# Grunge in Illustrator



## biegeeinheit (23. September 2003)

Hallo..

Ich suchte heute Grunge ähnliche Brushes für Illustrator. Leider habe ich nichts gefunden. Weiss hier jemand ob und wo es sowas gibt?

Vielen Dank


----------



## Christoph (23. September 2003)

[offtopic]

huhu, *wink*   
[/offtopic]

Ich kenn ja wie du weisst Illustrator nicht. Aber ich könnte mir das folgendermaßen vorstellen:

*In PS mit dem GrungeBrush was machen => Dann daraus Pfade machen und in Illustrator wieder importieren und vielleicht daraus Brushes machen....

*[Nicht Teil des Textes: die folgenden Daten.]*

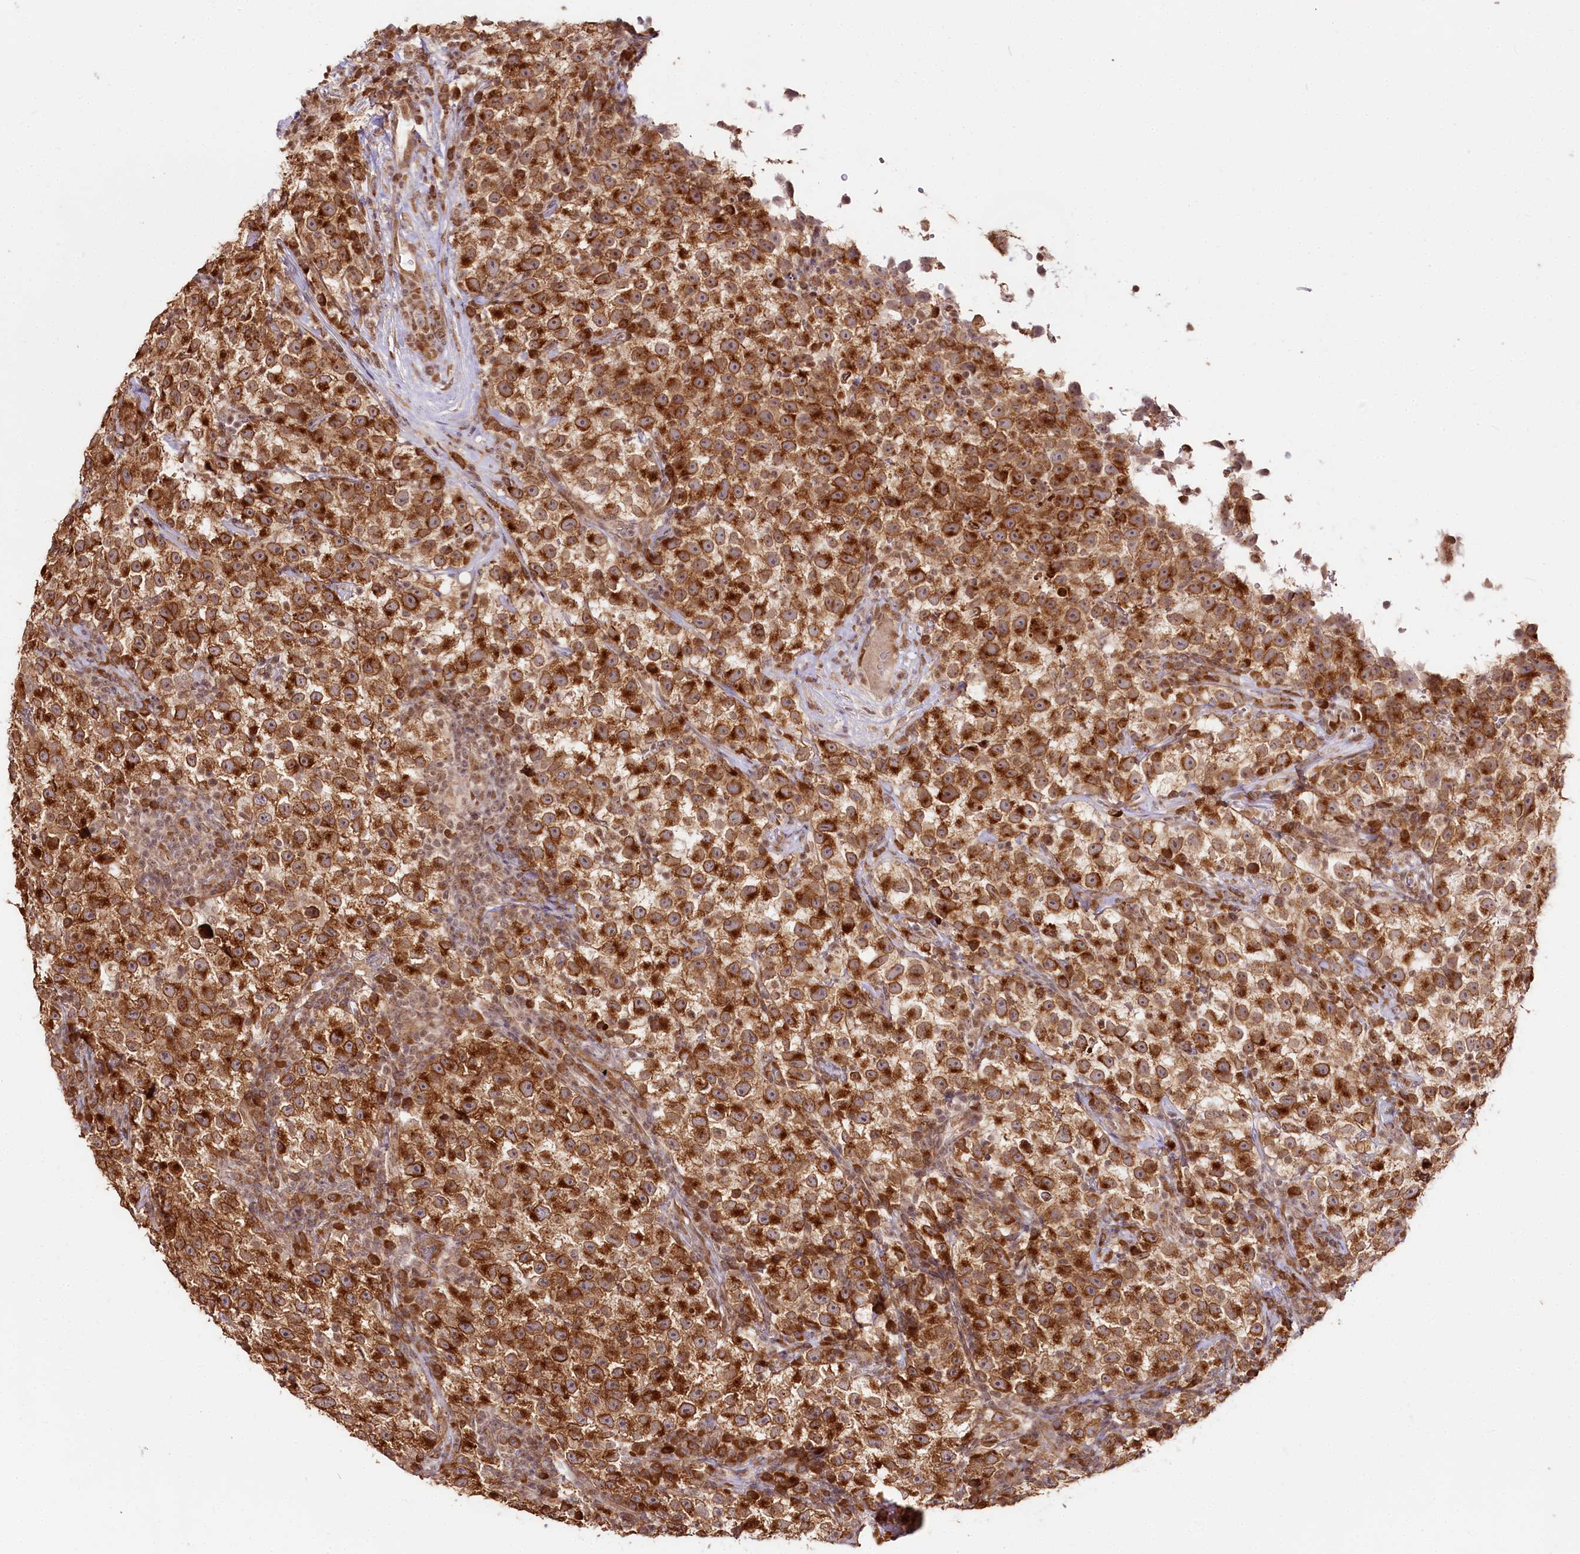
{"staining": {"intensity": "strong", "quantity": ">75%", "location": "cytoplasmic/membranous"}, "tissue": "testis cancer", "cell_type": "Tumor cells", "image_type": "cancer", "snomed": [{"axis": "morphology", "description": "Seminoma, NOS"}, {"axis": "topography", "description": "Testis"}], "caption": "This photomicrograph reveals testis cancer stained with immunohistochemistry (IHC) to label a protein in brown. The cytoplasmic/membranous of tumor cells show strong positivity for the protein. Nuclei are counter-stained blue.", "gene": "ENSG00000144785", "patient": {"sex": "male", "age": 22}}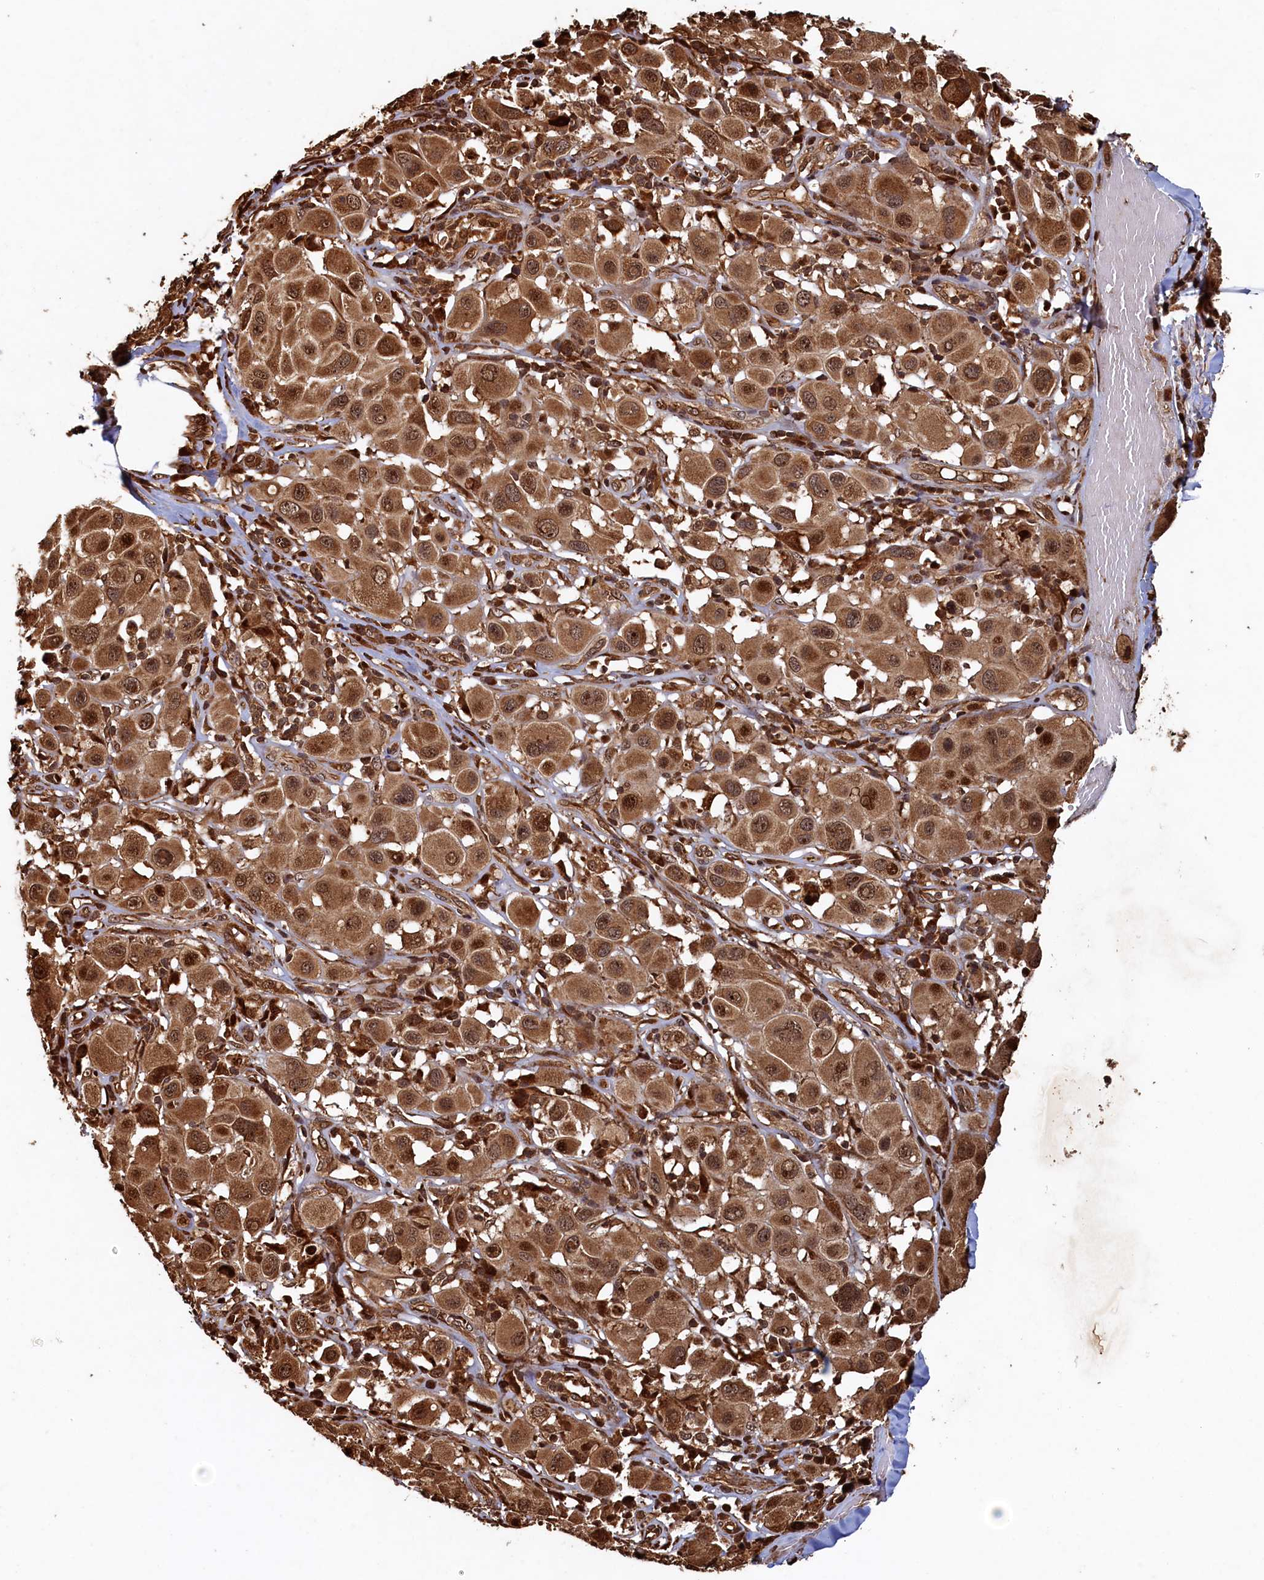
{"staining": {"intensity": "strong", "quantity": ">75%", "location": "cytoplasmic/membranous,nuclear"}, "tissue": "melanoma", "cell_type": "Tumor cells", "image_type": "cancer", "snomed": [{"axis": "morphology", "description": "Malignant melanoma, Metastatic site"}, {"axis": "topography", "description": "Skin"}], "caption": "DAB immunohistochemical staining of human melanoma exhibits strong cytoplasmic/membranous and nuclear protein expression in approximately >75% of tumor cells. Nuclei are stained in blue.", "gene": "PIGN", "patient": {"sex": "male", "age": 41}}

maybe hilft dir das weiter ;-) 

grüsse
christoph


----------



## biegeeinheit (23. September 2003)

Denke das wäre ne möglichkeit. So Grunge Brushes sind meistens nichts schönes um das mit Pfad nachzufahren. 

Hoffe es gibt ne leichtere Möglichkeit. Ja ich bin wie das Wasser


----------



## Lord Brain (23. September 2003)

Du musst die nicht unbedingt mit  dem Pfadtool nachmalen...du kannst auch die ganze Grunge-Brush-Ebene als Auswahl erstellen (Klick auf die Ebene im Ebenen-Fenster) und diese Auswahl kannst du dann in einen Pfad konvertieren...
Problem hierbei ist jedoch, dass Photoshop manchmal keine schönen Pfade malt, aber die kann man ja ggf. noch korrigieren.


----------